**Work to be completed:** Set down, exactly, every line from the top of the listing through the one holding "Figure 17. Measured".

**Material to process:**
□ □ □ □ □ □ □
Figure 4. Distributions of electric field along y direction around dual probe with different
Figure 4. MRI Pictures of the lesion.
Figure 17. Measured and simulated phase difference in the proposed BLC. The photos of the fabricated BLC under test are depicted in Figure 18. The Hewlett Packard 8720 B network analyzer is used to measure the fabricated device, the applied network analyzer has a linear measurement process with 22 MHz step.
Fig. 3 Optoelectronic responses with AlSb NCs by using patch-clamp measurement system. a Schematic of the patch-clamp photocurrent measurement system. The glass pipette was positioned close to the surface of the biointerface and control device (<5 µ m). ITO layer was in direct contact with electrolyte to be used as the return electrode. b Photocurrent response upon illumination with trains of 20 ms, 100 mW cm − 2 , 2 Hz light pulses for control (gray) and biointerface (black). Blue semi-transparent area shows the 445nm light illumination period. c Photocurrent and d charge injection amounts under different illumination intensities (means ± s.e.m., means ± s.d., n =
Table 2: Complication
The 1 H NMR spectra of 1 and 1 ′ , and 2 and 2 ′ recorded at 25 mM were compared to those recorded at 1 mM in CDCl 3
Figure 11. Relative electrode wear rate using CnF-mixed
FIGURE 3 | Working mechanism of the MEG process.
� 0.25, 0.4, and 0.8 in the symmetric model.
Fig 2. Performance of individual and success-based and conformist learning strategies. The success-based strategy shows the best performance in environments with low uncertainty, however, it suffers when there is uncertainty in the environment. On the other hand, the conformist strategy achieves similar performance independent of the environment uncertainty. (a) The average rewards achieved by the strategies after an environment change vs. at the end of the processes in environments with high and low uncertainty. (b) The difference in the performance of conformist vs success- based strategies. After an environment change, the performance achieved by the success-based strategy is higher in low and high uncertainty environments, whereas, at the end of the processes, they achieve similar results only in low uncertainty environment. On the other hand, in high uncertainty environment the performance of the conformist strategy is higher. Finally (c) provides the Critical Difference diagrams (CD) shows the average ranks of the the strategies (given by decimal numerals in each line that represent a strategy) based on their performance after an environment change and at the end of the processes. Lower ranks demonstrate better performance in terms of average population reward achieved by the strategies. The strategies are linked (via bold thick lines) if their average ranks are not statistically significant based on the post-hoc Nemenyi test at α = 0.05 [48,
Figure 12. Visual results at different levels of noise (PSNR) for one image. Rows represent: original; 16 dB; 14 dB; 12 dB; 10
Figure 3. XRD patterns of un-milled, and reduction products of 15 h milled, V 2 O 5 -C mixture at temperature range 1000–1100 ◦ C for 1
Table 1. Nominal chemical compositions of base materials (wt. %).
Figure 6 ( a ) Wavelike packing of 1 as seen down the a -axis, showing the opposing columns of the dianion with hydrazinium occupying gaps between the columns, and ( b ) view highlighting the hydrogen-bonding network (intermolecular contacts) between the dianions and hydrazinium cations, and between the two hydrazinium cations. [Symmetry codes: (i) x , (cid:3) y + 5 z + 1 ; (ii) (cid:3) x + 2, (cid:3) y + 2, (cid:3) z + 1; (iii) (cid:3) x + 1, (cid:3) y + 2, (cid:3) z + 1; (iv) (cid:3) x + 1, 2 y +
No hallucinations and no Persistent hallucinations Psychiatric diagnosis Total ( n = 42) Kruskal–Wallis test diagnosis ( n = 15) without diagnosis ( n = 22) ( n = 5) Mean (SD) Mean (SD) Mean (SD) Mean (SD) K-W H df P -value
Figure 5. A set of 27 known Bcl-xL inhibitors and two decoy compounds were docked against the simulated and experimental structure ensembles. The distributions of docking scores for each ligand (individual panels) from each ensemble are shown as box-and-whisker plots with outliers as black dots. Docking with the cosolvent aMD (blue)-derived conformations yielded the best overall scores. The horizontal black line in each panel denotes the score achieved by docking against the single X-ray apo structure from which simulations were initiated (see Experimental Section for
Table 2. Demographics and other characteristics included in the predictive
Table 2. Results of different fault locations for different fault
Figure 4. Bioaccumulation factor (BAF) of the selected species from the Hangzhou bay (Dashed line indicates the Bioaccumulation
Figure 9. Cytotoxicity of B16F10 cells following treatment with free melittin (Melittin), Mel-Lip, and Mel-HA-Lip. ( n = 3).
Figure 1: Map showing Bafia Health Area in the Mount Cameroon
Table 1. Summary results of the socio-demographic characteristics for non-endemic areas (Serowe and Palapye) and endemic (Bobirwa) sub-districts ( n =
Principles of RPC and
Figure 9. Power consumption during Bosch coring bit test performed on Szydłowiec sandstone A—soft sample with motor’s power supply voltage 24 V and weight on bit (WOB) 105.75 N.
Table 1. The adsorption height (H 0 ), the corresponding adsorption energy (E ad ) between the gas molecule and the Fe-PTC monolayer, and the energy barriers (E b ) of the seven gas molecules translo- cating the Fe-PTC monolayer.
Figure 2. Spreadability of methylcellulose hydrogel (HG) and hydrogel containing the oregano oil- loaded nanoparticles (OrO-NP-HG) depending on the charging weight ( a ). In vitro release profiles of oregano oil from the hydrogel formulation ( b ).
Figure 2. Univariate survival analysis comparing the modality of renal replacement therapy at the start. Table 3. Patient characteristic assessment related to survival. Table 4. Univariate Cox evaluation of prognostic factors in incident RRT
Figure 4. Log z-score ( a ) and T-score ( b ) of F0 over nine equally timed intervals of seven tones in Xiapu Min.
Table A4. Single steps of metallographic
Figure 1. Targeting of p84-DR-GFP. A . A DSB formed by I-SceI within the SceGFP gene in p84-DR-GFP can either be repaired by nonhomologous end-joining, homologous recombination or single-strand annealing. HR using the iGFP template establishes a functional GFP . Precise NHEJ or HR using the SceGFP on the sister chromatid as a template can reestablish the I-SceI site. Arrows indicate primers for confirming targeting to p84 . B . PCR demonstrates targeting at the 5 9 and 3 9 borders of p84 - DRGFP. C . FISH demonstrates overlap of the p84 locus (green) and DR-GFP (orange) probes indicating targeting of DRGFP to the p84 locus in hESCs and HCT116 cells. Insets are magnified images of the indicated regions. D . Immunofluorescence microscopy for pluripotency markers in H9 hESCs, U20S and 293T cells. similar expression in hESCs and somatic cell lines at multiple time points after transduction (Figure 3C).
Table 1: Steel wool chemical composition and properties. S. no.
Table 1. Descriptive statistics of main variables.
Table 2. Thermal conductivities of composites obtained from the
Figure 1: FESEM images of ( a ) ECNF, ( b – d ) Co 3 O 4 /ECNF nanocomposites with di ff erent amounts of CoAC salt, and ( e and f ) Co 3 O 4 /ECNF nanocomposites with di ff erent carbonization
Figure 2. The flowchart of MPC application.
□ □ □ □ □ □ □
**Completed exercise:**
Figure 4. Distributions of electric field along y direction around dual probe with different
Figure 4. MRI Pictures of the lesion.
Figure 17. Measured and simulated phase difference in the proposed BLC. The photos of the fabricated BLC under test are depicted in Figure 18. The Hewlett Packard 8720 B network analyzer is used to measure the fabricated device, the applied network analyzer has a linear measurement process with 22 MHz step.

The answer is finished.